Xi also needs to stay above the factional fights.

China's leaders are widely seen as divided into two camps: that of retired president Jiang Zemin and that of President Hu.

Former president and party chief, Jiang, retains residual influence even in retirement. The 86 year old has a network of allies in the party -- sometimes known as the "Shanghai faction" after the former president's time as Party leader in the city -- which he uses to influence policy and personnel decisions.

Last summer Jiang was rumored to have died, but he has since made a rare public appearance looking frail but fairly healthy.
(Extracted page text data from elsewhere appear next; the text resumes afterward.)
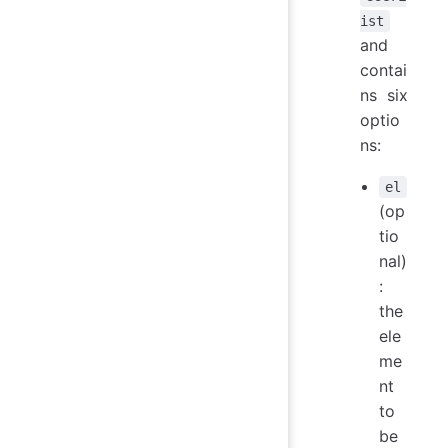
ist
and
contai
ns six
optio
ns:
el
(op
tio
nal)
:
the
ele
me
nt
to
be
Some China-watchers believe Jiang's influence has waned, but others say he remains a player. "He is still influential," said Glaser. "His Shanghai faction remains quite important and his people are in key positions."
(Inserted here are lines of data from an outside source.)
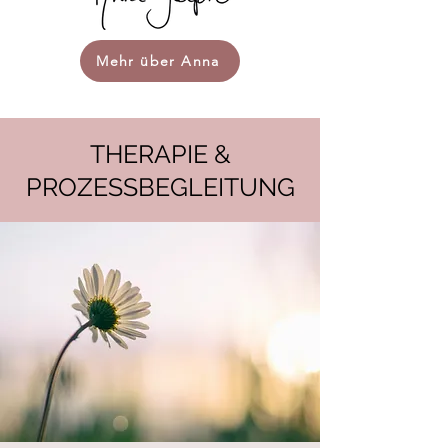
Mehr über Anna
THERAPIE &
PROZESSBEGLEITUNG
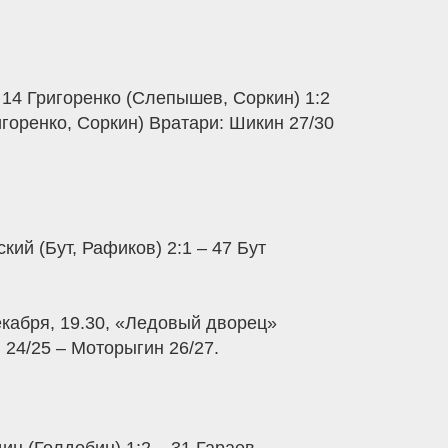
 14 Григоренко (Слепышев, Соркин) 1:2
игоренко, Соркин) Вратари: Шикин 27/30
ий (Бут, Рафиков) 2:1 – 47 Бут
декабря, 19.30, «Ледовый дворец»
 24/25 – Моторыгин 26/27.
Others say Hu's camp, known as the Communist Youth League (CYL) faction, referring to the youth organization that Hu headed for years, will dominate the new leadership.
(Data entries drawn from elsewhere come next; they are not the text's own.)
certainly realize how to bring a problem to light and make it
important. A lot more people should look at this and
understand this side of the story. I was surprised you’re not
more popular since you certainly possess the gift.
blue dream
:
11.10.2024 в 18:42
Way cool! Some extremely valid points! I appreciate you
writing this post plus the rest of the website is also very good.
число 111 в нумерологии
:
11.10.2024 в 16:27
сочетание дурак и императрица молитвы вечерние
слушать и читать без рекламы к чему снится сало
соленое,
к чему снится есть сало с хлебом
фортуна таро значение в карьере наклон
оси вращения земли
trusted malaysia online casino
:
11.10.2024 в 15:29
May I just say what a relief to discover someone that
"The lineup of the Standing Committee and the full Politburo will show that the CYL remains the largest faction," said Willy Lam, a China expert at the Chinese University of Hong Kong.

"The CYL is especially strong among the next tier of leaders, born in the 1960s, who will take over power in 2022."

Lam said Hu is now in a good position to anoint one of his protégé, Hu Chunhua, as Xi's presumptive successor in 2022 by getting him selected into the next Politburo. The younger Hu, 49, is a provincial party chief who also headed the CYL.

The official line is that the transition is now firmly locked in place, but it would not be China, or the Communist Party, if it were as straight-forward and predictable as that.

"My guess is that appointments can be changed up until the very last minute," Sisci said. "It was so ten years ago, it will even more so today."